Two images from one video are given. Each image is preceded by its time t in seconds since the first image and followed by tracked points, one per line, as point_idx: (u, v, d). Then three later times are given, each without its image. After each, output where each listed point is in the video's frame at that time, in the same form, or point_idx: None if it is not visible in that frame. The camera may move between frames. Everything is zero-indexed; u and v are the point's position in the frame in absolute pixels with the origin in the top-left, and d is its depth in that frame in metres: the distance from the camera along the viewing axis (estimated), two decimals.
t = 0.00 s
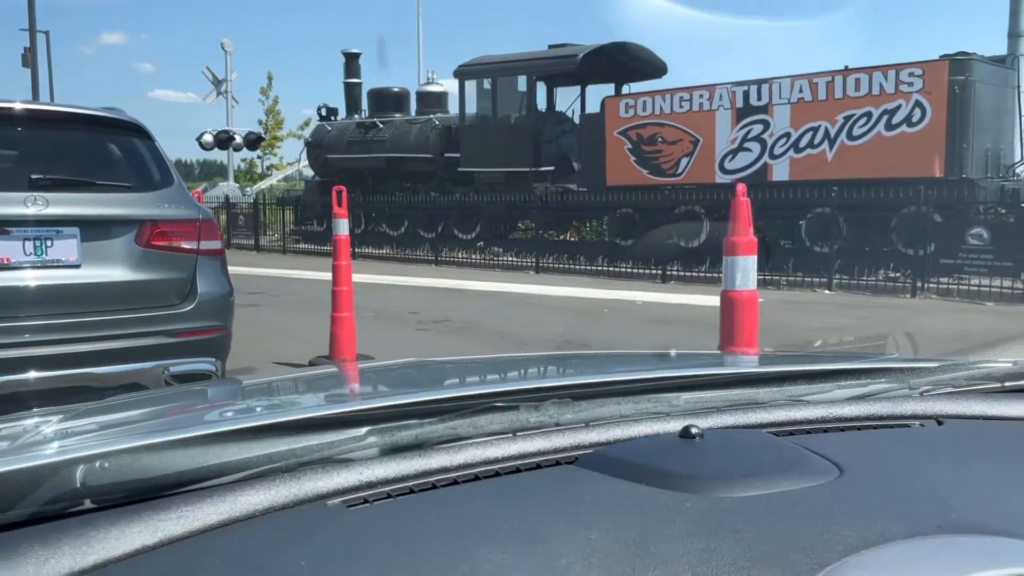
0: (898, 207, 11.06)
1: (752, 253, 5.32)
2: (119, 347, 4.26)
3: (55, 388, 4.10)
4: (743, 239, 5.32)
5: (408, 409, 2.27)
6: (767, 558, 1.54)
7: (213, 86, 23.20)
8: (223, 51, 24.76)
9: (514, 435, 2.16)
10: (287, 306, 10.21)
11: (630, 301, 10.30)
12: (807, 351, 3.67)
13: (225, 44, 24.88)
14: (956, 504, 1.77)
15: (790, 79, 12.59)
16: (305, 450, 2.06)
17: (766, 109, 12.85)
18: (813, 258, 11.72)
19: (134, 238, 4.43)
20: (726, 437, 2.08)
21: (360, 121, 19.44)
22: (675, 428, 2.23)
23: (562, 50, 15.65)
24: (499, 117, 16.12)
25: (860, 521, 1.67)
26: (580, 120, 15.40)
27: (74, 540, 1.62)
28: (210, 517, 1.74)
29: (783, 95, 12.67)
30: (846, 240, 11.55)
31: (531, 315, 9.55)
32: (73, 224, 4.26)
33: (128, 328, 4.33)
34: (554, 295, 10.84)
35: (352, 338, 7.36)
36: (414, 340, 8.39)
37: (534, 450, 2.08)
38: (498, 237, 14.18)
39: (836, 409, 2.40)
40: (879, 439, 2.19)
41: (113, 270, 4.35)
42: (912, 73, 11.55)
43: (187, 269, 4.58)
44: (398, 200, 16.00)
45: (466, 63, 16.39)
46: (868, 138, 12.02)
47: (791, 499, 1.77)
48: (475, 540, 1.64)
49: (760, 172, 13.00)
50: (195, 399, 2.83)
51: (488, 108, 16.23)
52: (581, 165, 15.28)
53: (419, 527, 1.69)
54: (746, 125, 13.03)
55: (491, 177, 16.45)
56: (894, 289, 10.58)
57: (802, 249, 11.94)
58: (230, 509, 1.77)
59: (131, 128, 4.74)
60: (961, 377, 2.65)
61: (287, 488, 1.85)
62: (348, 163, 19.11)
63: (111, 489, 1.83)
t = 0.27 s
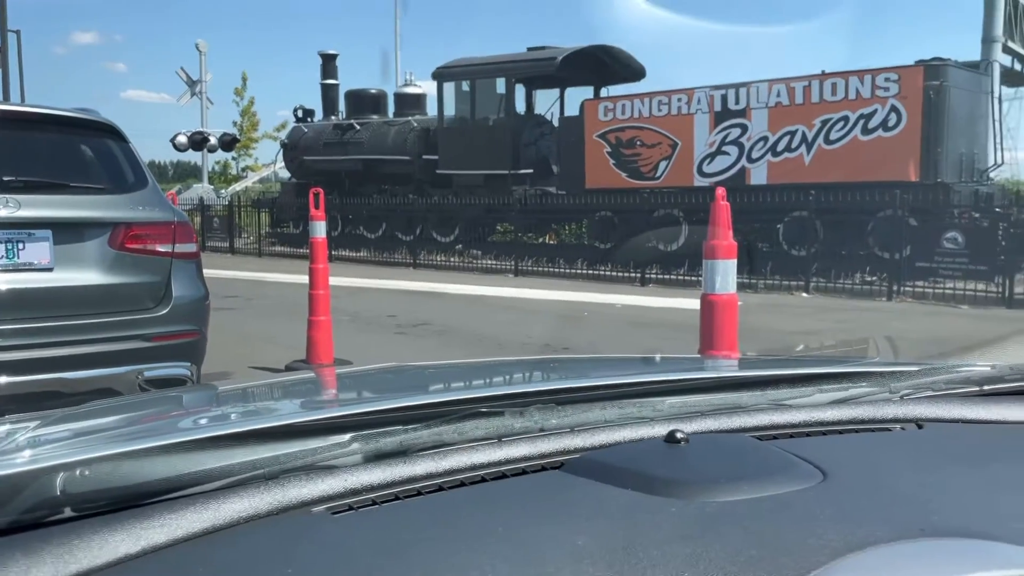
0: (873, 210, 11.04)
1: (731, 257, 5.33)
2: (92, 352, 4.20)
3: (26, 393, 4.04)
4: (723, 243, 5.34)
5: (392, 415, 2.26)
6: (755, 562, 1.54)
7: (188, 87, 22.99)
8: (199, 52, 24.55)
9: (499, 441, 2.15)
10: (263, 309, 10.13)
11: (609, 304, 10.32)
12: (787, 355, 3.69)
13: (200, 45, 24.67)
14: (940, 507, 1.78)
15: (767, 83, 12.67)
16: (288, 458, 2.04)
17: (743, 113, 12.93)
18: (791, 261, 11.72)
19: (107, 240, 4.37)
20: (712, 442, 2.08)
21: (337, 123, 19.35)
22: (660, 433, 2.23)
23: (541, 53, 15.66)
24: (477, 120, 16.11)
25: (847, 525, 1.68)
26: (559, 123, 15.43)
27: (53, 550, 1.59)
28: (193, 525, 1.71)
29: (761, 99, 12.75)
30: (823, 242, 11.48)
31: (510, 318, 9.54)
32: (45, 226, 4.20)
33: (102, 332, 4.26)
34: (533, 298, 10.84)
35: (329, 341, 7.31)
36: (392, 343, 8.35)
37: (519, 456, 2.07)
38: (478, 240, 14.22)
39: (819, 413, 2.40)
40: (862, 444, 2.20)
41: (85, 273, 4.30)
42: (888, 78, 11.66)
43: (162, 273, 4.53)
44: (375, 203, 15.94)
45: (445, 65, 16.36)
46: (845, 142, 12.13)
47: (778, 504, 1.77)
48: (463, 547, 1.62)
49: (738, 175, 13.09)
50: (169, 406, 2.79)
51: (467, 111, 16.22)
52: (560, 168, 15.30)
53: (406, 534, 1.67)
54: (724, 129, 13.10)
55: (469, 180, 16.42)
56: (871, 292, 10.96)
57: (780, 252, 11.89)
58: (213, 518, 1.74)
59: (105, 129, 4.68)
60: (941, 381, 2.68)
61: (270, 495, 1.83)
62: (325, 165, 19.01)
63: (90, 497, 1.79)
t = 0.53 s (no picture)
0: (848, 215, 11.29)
1: (711, 260, 5.37)
2: (68, 357, 4.16)
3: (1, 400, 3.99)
4: (702, 247, 5.36)
5: (375, 420, 2.25)
6: (738, 564, 1.55)
7: (165, 90, 22.82)
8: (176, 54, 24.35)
9: (482, 444, 2.15)
10: (241, 314, 10.05)
11: (589, 308, 10.35)
12: (768, 357, 3.72)
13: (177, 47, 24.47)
14: (918, 507, 1.80)
15: (744, 88, 12.77)
16: (270, 463, 2.03)
17: (721, 118, 13.02)
18: (767, 265, 11.91)
19: (84, 244, 4.33)
20: (693, 444, 2.09)
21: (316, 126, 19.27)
22: (642, 435, 2.24)
23: (520, 57, 15.69)
24: (456, 123, 16.11)
25: (827, 526, 1.69)
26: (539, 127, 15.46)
27: (32, 557, 1.57)
28: (173, 531, 1.70)
29: (738, 104, 12.85)
30: (798, 247, 11.69)
31: (490, 322, 9.53)
32: (20, 230, 4.14)
33: (78, 337, 4.22)
34: (513, 301, 10.85)
35: (309, 345, 7.27)
36: (372, 347, 8.32)
37: (502, 459, 2.08)
38: (458, 244, 14.14)
39: (799, 414, 2.42)
40: (842, 445, 2.22)
41: (61, 278, 4.25)
42: (863, 83, 11.82)
43: (138, 276, 4.49)
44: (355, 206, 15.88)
45: (424, 69, 16.35)
46: (821, 146, 12.25)
47: (759, 506, 1.78)
48: (448, 550, 1.62)
49: (716, 179, 13.16)
50: (148, 411, 2.77)
51: (446, 115, 16.21)
52: (540, 172, 15.32)
53: (389, 539, 1.67)
54: (702, 133, 13.18)
55: (449, 183, 16.41)
56: (847, 295, 10.88)
57: (756, 255, 12.07)
58: (194, 524, 1.73)
59: (81, 131, 4.64)
60: (918, 384, 2.71)
61: (252, 500, 1.82)
62: (304, 168, 18.93)
63: (69, 504, 1.78)
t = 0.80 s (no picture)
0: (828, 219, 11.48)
1: (692, 264, 5.38)
2: (45, 363, 4.12)
3: None
4: (683, 250, 5.38)
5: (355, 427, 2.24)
6: (720, 567, 1.55)
7: (144, 94, 22.65)
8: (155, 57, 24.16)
9: (464, 449, 2.14)
10: (221, 319, 9.98)
11: (571, 312, 10.35)
12: (749, 360, 3.74)
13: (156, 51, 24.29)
14: (899, 509, 1.81)
15: (725, 93, 12.84)
16: (250, 470, 2.01)
17: (702, 122, 13.08)
18: (748, 269, 11.96)
19: (61, 249, 4.28)
20: (675, 448, 2.09)
21: (297, 130, 19.19)
22: (624, 439, 2.24)
23: (501, 62, 15.70)
24: (438, 128, 16.09)
25: (809, 528, 1.70)
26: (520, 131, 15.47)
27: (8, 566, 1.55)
28: (151, 539, 1.68)
29: (718, 109, 12.91)
30: (778, 250, 11.81)
31: (472, 326, 9.51)
32: None
33: (55, 343, 4.18)
34: (495, 305, 10.84)
35: (290, 350, 7.22)
36: (353, 352, 8.29)
37: (484, 464, 2.07)
38: (439, 248, 14.10)
39: (780, 418, 2.43)
40: (822, 448, 2.23)
41: (39, 283, 4.21)
42: (842, 88, 11.92)
43: (116, 281, 4.45)
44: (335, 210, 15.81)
45: (406, 73, 16.32)
46: (800, 151, 12.33)
47: (741, 509, 1.78)
48: (430, 556, 1.61)
49: (696, 184, 13.22)
50: (125, 418, 2.74)
51: (427, 119, 16.19)
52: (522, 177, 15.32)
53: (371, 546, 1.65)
54: (683, 138, 13.23)
55: (430, 188, 16.38)
56: (827, 297, 10.90)
57: (737, 259, 12.21)
58: (172, 532, 1.71)
59: (59, 136, 4.59)
60: (897, 386, 2.73)
61: (231, 508, 1.80)
62: (285, 173, 18.84)
63: (45, 512, 1.75)
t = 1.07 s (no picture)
0: (809, 224, 11.50)
1: (673, 269, 5.40)
2: (23, 371, 4.08)
3: None
4: (664, 255, 5.40)
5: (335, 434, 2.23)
6: (699, 571, 1.56)
7: (123, 100, 22.50)
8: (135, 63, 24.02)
9: (444, 456, 2.14)
10: (202, 326, 9.93)
11: (553, 317, 10.37)
12: (730, 364, 3.74)
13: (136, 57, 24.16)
14: (876, 511, 1.83)
15: (705, 98, 12.91)
16: (228, 478, 2.00)
17: (683, 127, 13.15)
18: (731, 273, 11.87)
19: (39, 257, 4.25)
20: (655, 453, 2.10)
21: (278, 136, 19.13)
22: (604, 444, 2.24)
23: (483, 68, 15.73)
24: (420, 134, 16.09)
25: (787, 531, 1.71)
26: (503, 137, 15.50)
27: None
28: (128, 549, 1.67)
29: (699, 114, 12.98)
30: (760, 254, 11.77)
31: (454, 332, 9.51)
32: None
33: (34, 351, 4.14)
34: (477, 311, 10.84)
35: (272, 357, 7.20)
36: (335, 358, 8.27)
37: (464, 470, 2.07)
38: (422, 254, 14.15)
39: (759, 421, 2.44)
40: (800, 451, 2.25)
41: (17, 291, 4.17)
42: (821, 94, 12.03)
43: (95, 289, 4.42)
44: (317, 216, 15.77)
45: (387, 79, 16.31)
46: (780, 156, 12.41)
47: (720, 513, 1.79)
48: (409, 563, 1.61)
49: (678, 189, 13.28)
50: (104, 426, 2.73)
51: (409, 125, 16.18)
52: (505, 183, 15.32)
53: (349, 553, 1.65)
54: (664, 143, 13.29)
55: (413, 194, 16.37)
56: (807, 301, 11.07)
57: (719, 264, 12.16)
58: (148, 541, 1.70)
59: (37, 142, 4.56)
60: (875, 389, 2.75)
61: (209, 517, 1.79)
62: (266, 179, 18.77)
63: (21, 523, 1.74)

────────────────────

> PROBLEM DESCRIPTION
Skipping every picture, transcribe exactly the lines above from the one containing "13: (225, 44, 24.88)" through the one containing "30: (823, 242, 11.48)", both included.

> WRITTEN SOLUTION
13: (225, 44, 24.88)
14: (956, 504, 1.77)
15: (790, 79, 12.59)
16: (305, 450, 2.06)
17: (766, 109, 12.85)
18: (813, 258, 11.72)
19: (134, 238, 4.43)
20: (726, 437, 2.08)
21: (360, 121, 19.44)
22: (675, 428, 2.23)
23: (562, 50, 15.65)
24: (499, 117, 16.12)
25: (860, 521, 1.67)
26: (580, 120, 15.40)
27: (74, 540, 1.62)
28: (210, 517, 1.74)
29: (783, 95, 12.67)
30: (846, 240, 11.55)
31: (531, 315, 9.55)
32: (73, 224, 4.26)
33: (128, 328, 4.33)
34: (554, 295, 10.84)
35: (352, 338, 7.36)
36: (414, 340, 8.39)
37: (534, 450, 2.08)
38: (498, 237, 14.18)
39: (836, 409, 2.40)
40: (879, 439, 2.19)
41: (113, 270, 4.35)
42: (912, 73, 11.55)
43: (187, 269, 4.58)
44: (398, 200, 16.00)
45: (466, 63, 16.39)
46: (868, 138, 12.02)
47: (791, 499, 1.77)
48: (475, 540, 1.64)
49: (760, 172, 13.00)
50: (195, 399, 2.83)
51: (488, 108, 16.23)
52: (581, 165, 15.28)
53: (419, 527, 1.69)
54: (746, 125, 13.03)
55: (491, 177, 16.45)
56: (894, 289, 10.58)
57: (802, 249, 11.94)
58: (230, 509, 1.77)
59: (131, 128, 4.74)
60: (961, 377, 2.65)
61: (287, 488, 1.85)
62: (348, 163, 19.11)
63: (111, 489, 1.83)
t = 0.27 s
0: (873, 210, 11.04)
1: (731, 257, 5.33)
2: (92, 352, 4.20)
3: (26, 393, 4.04)
4: (723, 243, 5.34)
5: (392, 415, 2.26)
6: (755, 562, 1.54)
7: (188, 87, 22.99)
8: (199, 52, 24.55)
9: (499, 441, 2.15)
10: (263, 309, 10.13)
11: (609, 304, 10.32)
12: (787, 355, 3.69)
13: (200, 45, 24.67)
14: (940, 507, 1.78)
15: (767, 83, 12.67)
16: (288, 458, 2.04)
17: (743, 113, 12.93)
18: (791, 261, 11.72)
19: (107, 240, 4.37)
20: (712, 442, 2.08)
21: (337, 123, 19.35)
22: (660, 433, 2.23)
23: (541, 53, 15.66)
24: (477, 120, 16.11)
25: (847, 525, 1.68)
26: (559, 123, 15.43)
27: (53, 550, 1.59)
28: (193, 525, 1.71)
29: (761, 99, 12.75)
30: (823, 242, 11.48)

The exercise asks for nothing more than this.